Protecting the Rights of Dalits and Adivasis

The Dalits and other castes demanded that the government take their issues seriously, which led to the creation of the Scheduled Castes and Scheduled Tribes (Prevention of Atrocities) Act of 1989. During the 1970s and 1980s, these communities took significant steps in demanding their rights.

Under This Act, Several Forms of Crimes Are Distinguished, which include

  • Modes of humiliation that are both physically horrifying and immoral
  • List of behaviours that displace Dalits and Adivasis
  • Acknowledges the crimes committed against tribal and Dalit women

Adivasis’ Demands and the 1989 Act

There is also another significant reason why the 1989 Act is relevant. The Adivasis use this statute to protect their right to live in what was once their ancestral home. This law gives control to the tribal population to exclusively own and use lands that traditionally belonged to them. Adivasi activist C.K. Janu protested against the government for allowing non-tribal intruders in tribal areas which often resulted in the displacement of the tribal population. She demanded that compensation be given to these displaced individuals.

FAQs (Frequently Asked Questions)

1. What are the benefits of using revision notes to study Chapter 8 for studying Social Science for Class 8?

Students will find revision notes incredibly helpful with their exam preparations. For students, Chapter 8 of Class 8 Political Science, which addresses concepts like marginalisation and its difficulties, can be highly challenging and confusing. Extramarks’ notes are among the best since they include thorough yet concise explanations of all of these concepts, making it easier for students to study and give last-minute help on tests.

2. What are the concepts covered in Class 8 Political Science Chapter 8 Notes?

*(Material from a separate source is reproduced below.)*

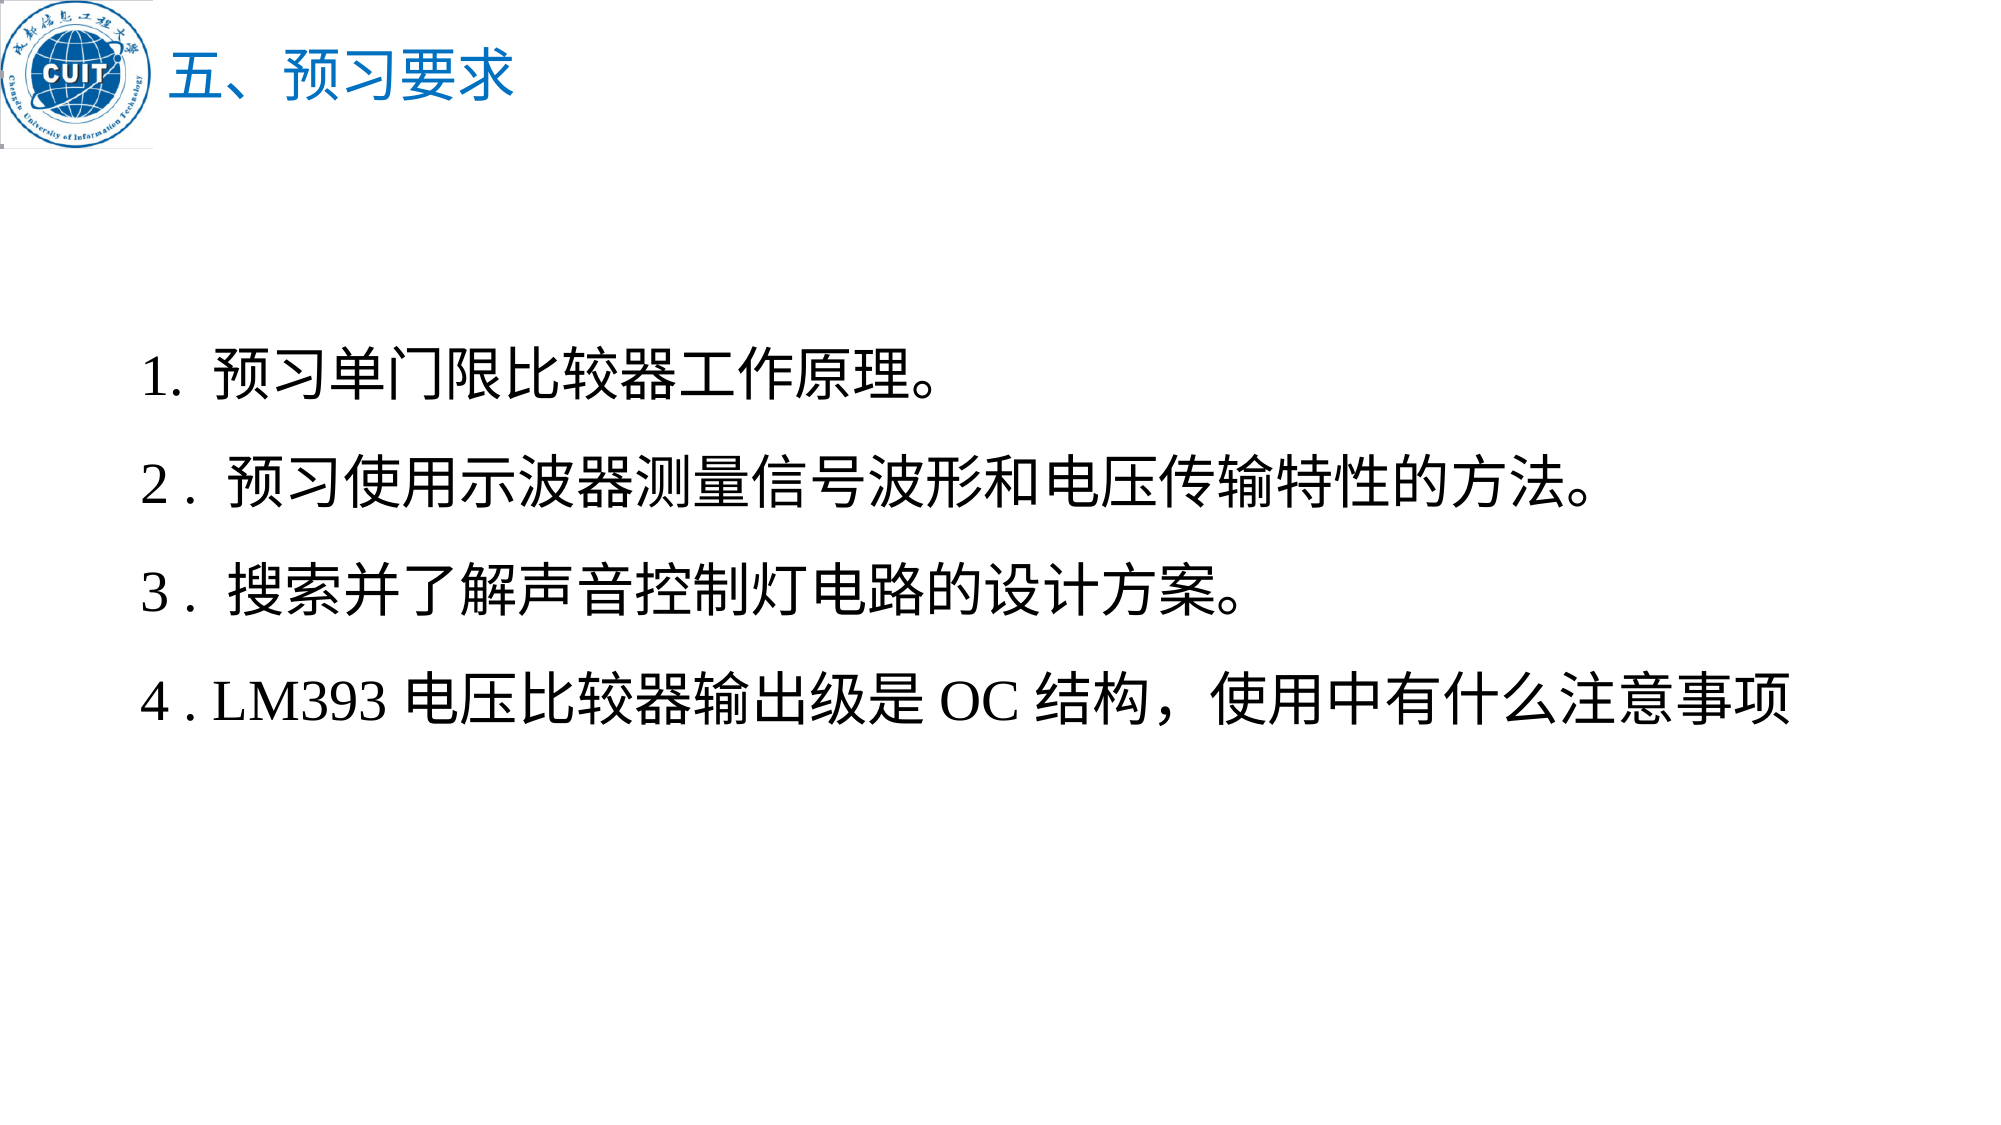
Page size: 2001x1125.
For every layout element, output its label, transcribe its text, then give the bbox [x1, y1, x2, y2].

picture [0, 0, 153, 149]
text_box 1. 预习单门限比较器工作原理。 2 . 预习使用示波器测量信号波形和电压传输特性的方法。 3 . 搜索并了解声音控制灯电路的设计方案。 4 . LM393电压比较器输出级是OC结构，使用中有什么注意事项？ [125, 312, 1945, 823]
text_box 五、预习要求 [151, 31, 570, 116]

The topic of Chapter 8 is “Confronting Marginalisation”. The concepts of marginalisation and the various groups that are fighting it are introduced in this particular chapter. The most marginalised groups in the nation are the Adivasis, Dalits, Muslims, and women. The concepts covered in this chapter are as follows.

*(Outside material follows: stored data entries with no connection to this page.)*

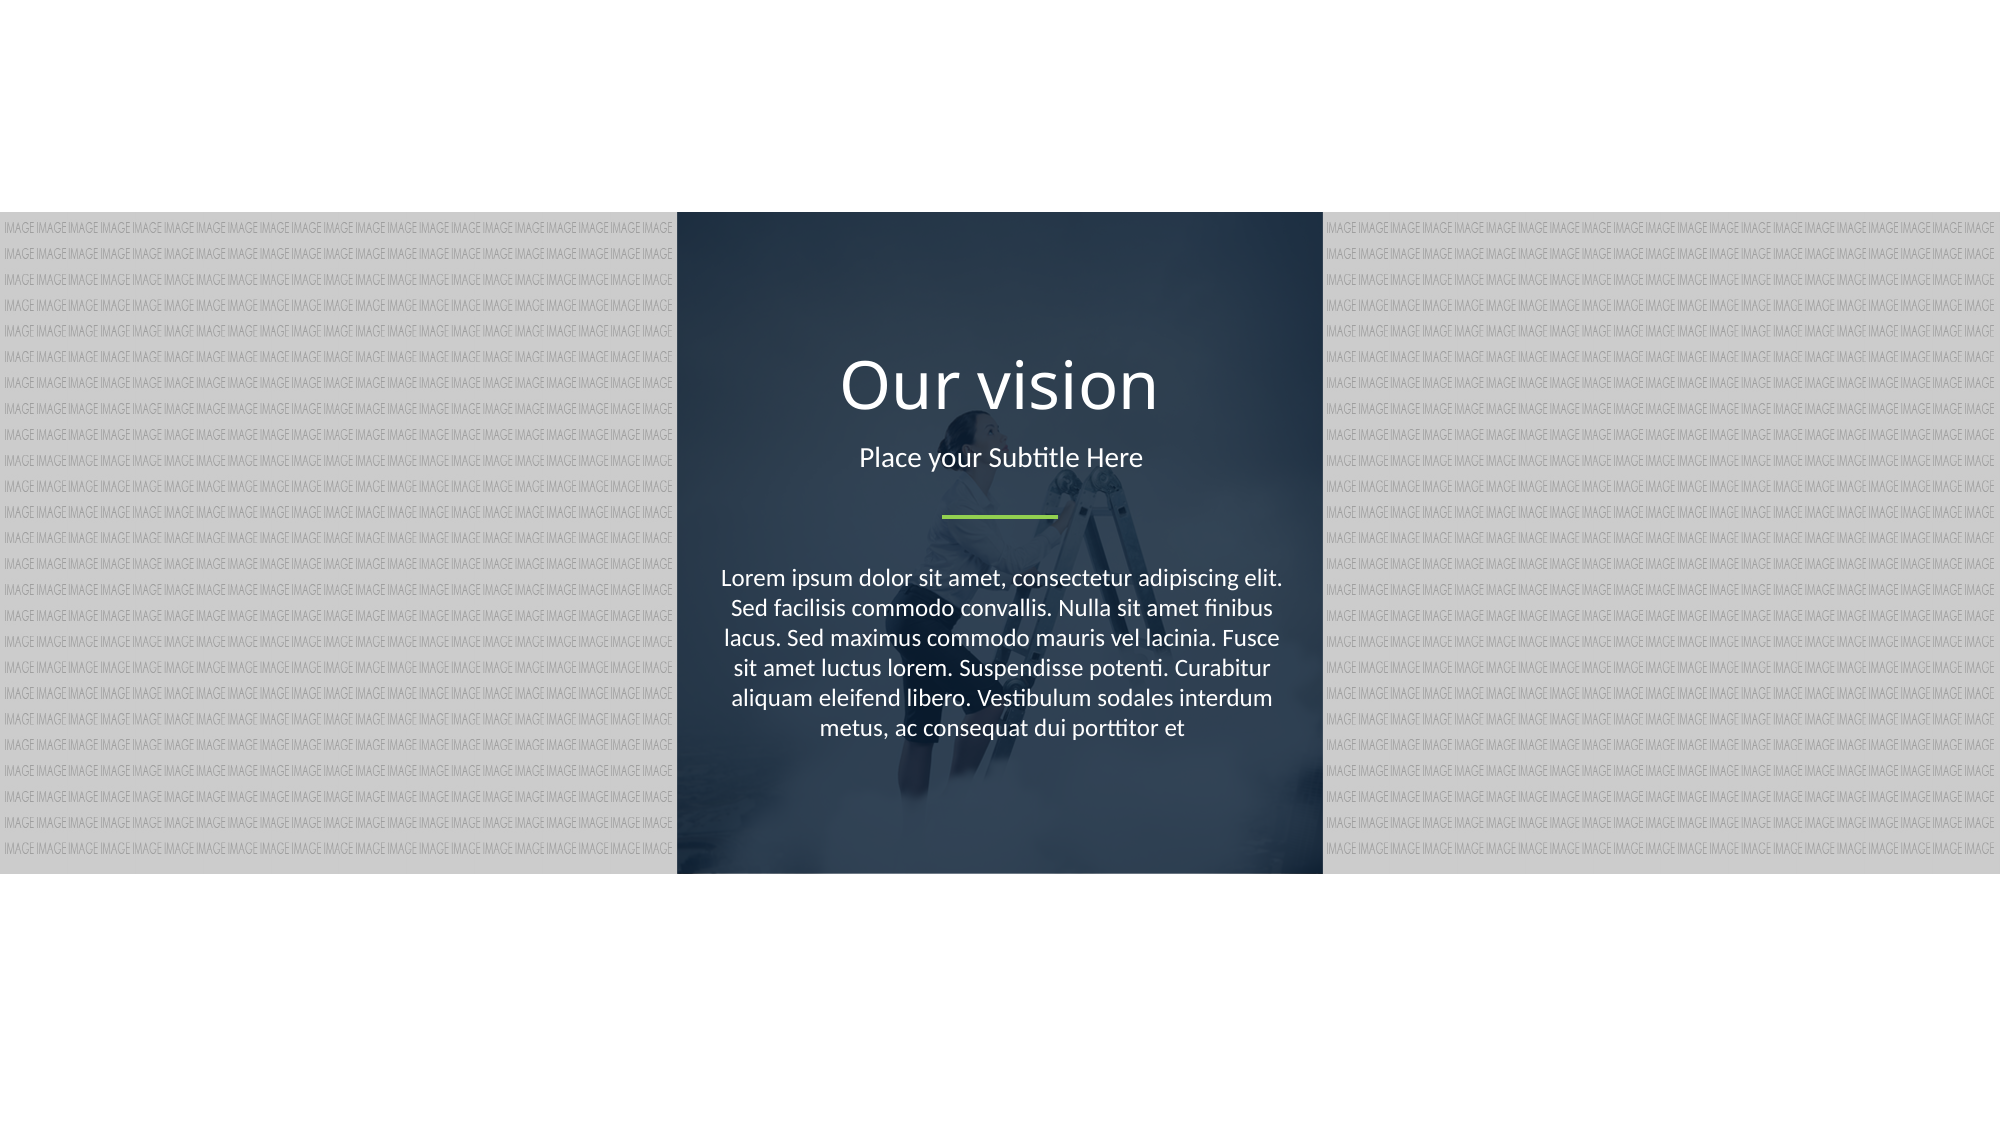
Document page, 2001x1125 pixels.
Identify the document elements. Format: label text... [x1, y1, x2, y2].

text_box [678, 211, 1322, 335]
text_box Lorem ipsum dolor sit amet, consectetur adipiscing elit. Sed facilisis commodo convallis. Nulla sit amet finibus lacus. Sed maximus commodo mauris vel lacinia. Fusce sit amet luctus lorem. Suspendisse potenti. Curabitur aliquam eleifend libero. Vestibulum sodales interdum metus, ac consequat dui porttitor et [706, 553, 1300, 749]
text_box Place your Subtitle Here [678, 431, 1322, 481]
text_box [678, 481, 1322, 875]
text_box [1322, 211, 2000, 875]
text_box [0, 211, 678, 875]
text_box Our vision [678, 335, 1322, 430]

  • Invoking fundamental rights
  • Laws for marginalised communities such that they remain protected
  • Promoting social justice and equality
  • Protecting the rights of minorities like the Adivasis and Dalits
  • Different acts against marginalisation

3. What is confronting marginalisation?

The subject of Class 8 Political Science Chapter 8 is “Confronting Marginalisation.” Simply put, marginalisation is the practice of excluding members of minorities and their communities. To combat marginalisation, Adivasis, Dalits, Muslims, women, and other marginalised groups must speak out in support of their shared citizenship and the equal treatment they deserve under the law. Marginalisation is also countered through the demand for laws pertaining to these communities’ rights and protection.